Schäßburg – Bis zu den letzten Takten der Zigeunerpolka hatte der Himmel über Schäßburg/Sighișoara seine Schleusen geschlossen gehalten. Erst die Blaskapelle „Schäßburg Brass“ musste ihren letzten Auftritt bei den Deutschen Kulturtagen im Regen beenden. Doch Theo Halmen dirigierte seine Musiker tapfer bis zur letzten Note. Zuvor hatten die Tanzgruppen aus Sächsisch Regen/Reghin, Hermannstadt/Sibiu Mühlbach/Sebeș und Schäßburg auf dem Burgplatz ihr Können unter Beweis gestellt.
Die Deutschen Kulturtage standen in diesem Jahr unter dem Motto: „Geschichte und Wohlergehen in unserer Stadt“. Zu einem Vortrag über Seuchen in Siebenbürgen und Schäßburg war am Sonnabend Dr. Robert Offner zugeschaltet. Er ist Leiter der Transfusionsmedizin am Universitätsklinikum Regensburg und beschäftigt sich darüber hinaus mit Medizingeschichte. Dr. Offner stammt aus Szeklerburg/Miercurea Ciuc und hat Humanmedizin in Klausenburg/Cluj-Napoca studiert.
Er erklärte, dass die Menschheit schon immer mit Infektionskrankheiten zu kämpfen hatte. Zu den historischen Seuchen zählen Lepra, Pest, Syphilis, Pocken oder auch Cholera. „Wobei bisher lediglich die Pocken ausgerottet werden konnten.“ Die Maßnahmen zu ihrer Eindämmung insbesondere der Pest waren dabei ähnlich wie auch in der aktuellen Covid-19-Pandemie: Abschottungsmaßnahmen wie Versammlungsverbote, die Umsetzung von Abstandsregeln durch Pestkanzeln, die Isolation von Kranken in Siechenhäusern und ab dem 18. Jahrhundert auch Quarantänestellen an den Grenzübergängen zur Moldau und Walachei.
Im Anschluss stellte Thomas Șindilariu das gemeinsame Buch „Schwarzer Tod und Pestabwehr im frühneuzeitlichen Hermannstadt“ vor, welches erst vor wenigen Monaten erschienen ist. „Das vorliegende Buch ist nicht nur wegen der getreuen Wiedergabe von historischen Originaldokumenten besonders wertvoll, sondern besticht vor allem auch durch die gelehrten und informativen Aufsätze, die diesen Band begleiten“, konstatierte Dr. Markus Fischer in der ADZ-Ausgabe vom 11. April 2021.

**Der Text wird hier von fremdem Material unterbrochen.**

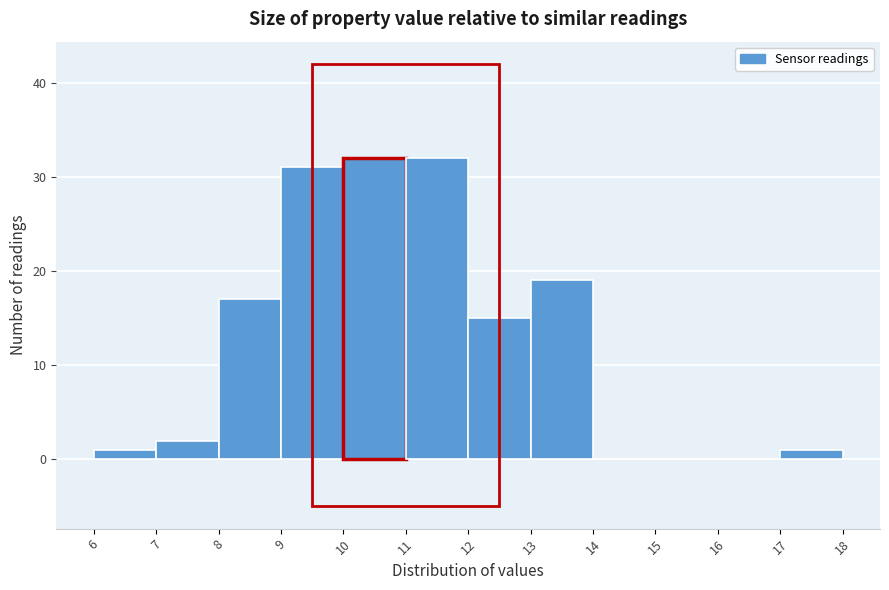

Reading left to right, list every bar in this chart as the range it spans on the x-axis followed by its height. The values are not printed on the chart, so give them approximately, as read against the axis.

6 to 7: 1
7 to 8: 2
8 to 9: 17
9 to 10: 31
10 to 11: 32
11 to 12: 32
12 to 13: 15
13 to 14: 19
14 to 15: 0
15 to 16: 0
16 to 17: 0
17 to 18: 1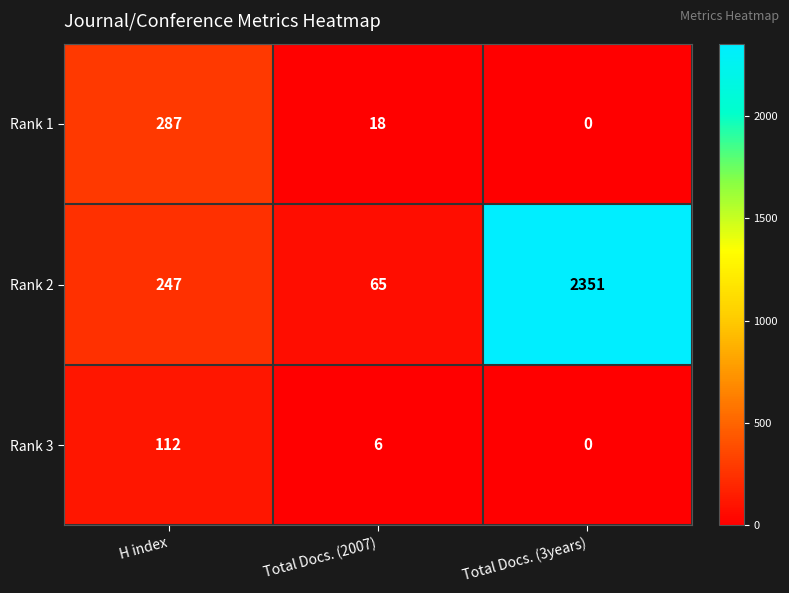

What value does the Rank 1 series have at Total Docs. (2007), to the nearest 5?

20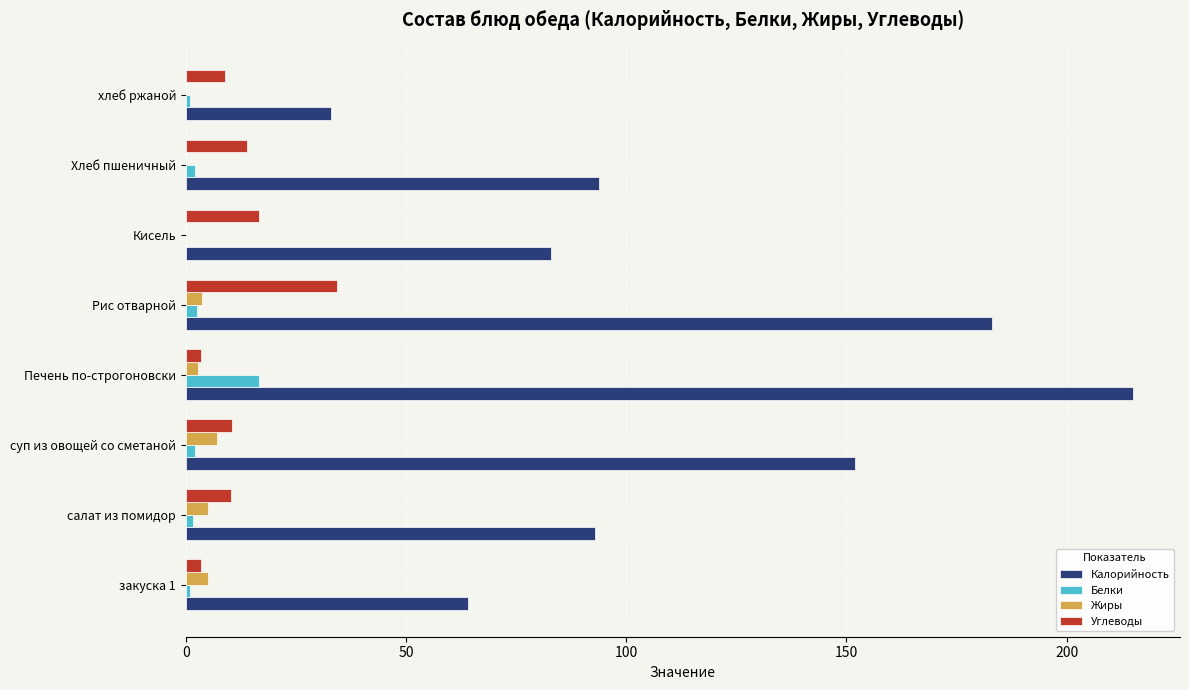

Between салат из помидор and Рис отварной, which series saw the biggest shift?

Калорийность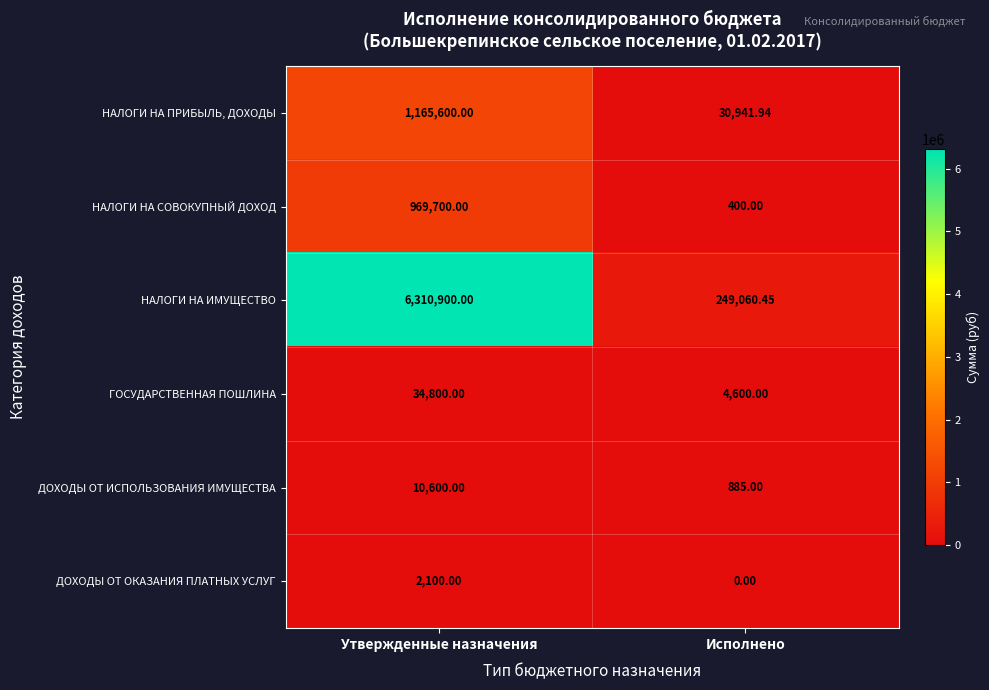

List the series in order of their peak value, lowest first.

ДОХОДЫ ОТ ОКАЗАНИЯ ПЛАТНЫХ УСЛУГ, ДОХОДЫ ОТ ИСПОЛЬЗОВАНИЯ ИМУЩЕСТВА, ГОСУДАРСТВЕННАЯ ПОШЛИНА, НАЛОГИ НА СОВОКУПНЫЙ ДОХОД, НАЛОГИ НА ПРИБЫЛЬ, ДОХОДЫ, НАЛОГИ НА ИМУЩЕСТВО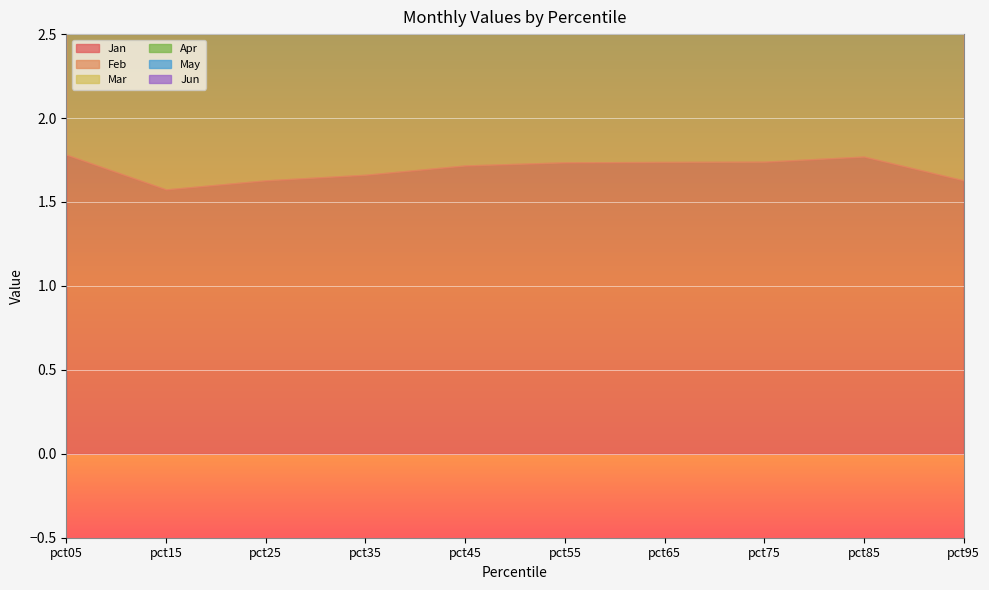

What is the total value across all series at pct65?

8.2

Ebenfalls am Sonnabend sprach Pfarrer i. R. Dr. Rolf Binder über den Siechhof in Schäßburg, der 1871 abgetragen wurde, um die Eisenbahnstrecke und den Bahnhof zu bauen. „Der Siechhof war damals wirklich ein Hof, in der Mitte des Hofes die Kirche und im Westen, nahe der Außenkanzel, das Siechenhaus mit zellenartigen Wohnungen für die Kranken“, erklärte Dr. Binder. Weiterhin gehörte zur Anlage die Wohnung des Siechenvaters und des Predigers, Scheunen für Holz und Geräte sowie Ställe für Tiere: „Denn die Kranken waren nicht alle so krank, dass sie nichts machen konnten. Sie waren angehalten, zu arbeiten und mitzuhelfen.“ Im Jahr 1505 erwähnen Hermannstädter Rechnungen zum ersten Mal einen Siechhof in Schäßburg.
Zum Abschluss des Tages sprach dann Dr. Ingrid Schiel zu sozialen Reformideen und Gesundheitsprävention vor 100 Jahren. Sie erklärte, dass eine Pockenimpfung schon zu Beginn des 20. Jahrhunderts verpflichtend war, um bei-spielsweise Stipendien zu erhalten, und später auch Lehrer einen Impfnachweis vorzeigen mussten, gleichwohl es einen allgemeinen Impfzwang in Österreich-Ungarn nicht gab. Und auch damals gab es schon Impfgegner, wie sie an einer Karikatur aus dem Jahr 1802 deutlich machte. „Diese befürchteten, dass sie zu Kühen mutieren würden.“ Der Grund: Im vorherigen Jahrhundert hatten die beiden englischen Ärzte John Fewster und Edward Jenner beobachtet, dass Menschen, die sich bereits mit den Kuhpocken infiziert hatten, anschließend sowohl gegen diese als auch gegen Pocken immun waren. Jenner führt schließlich 1796 die erste erfolgreiche Impfung mit Rinderpockenlymphe durch.
Wie in den vergangenen Jahren auch endeten die Deutschen Kulturtage am Sonntagabend in einem gemütlichen Beisammensein im „Schänzchen“.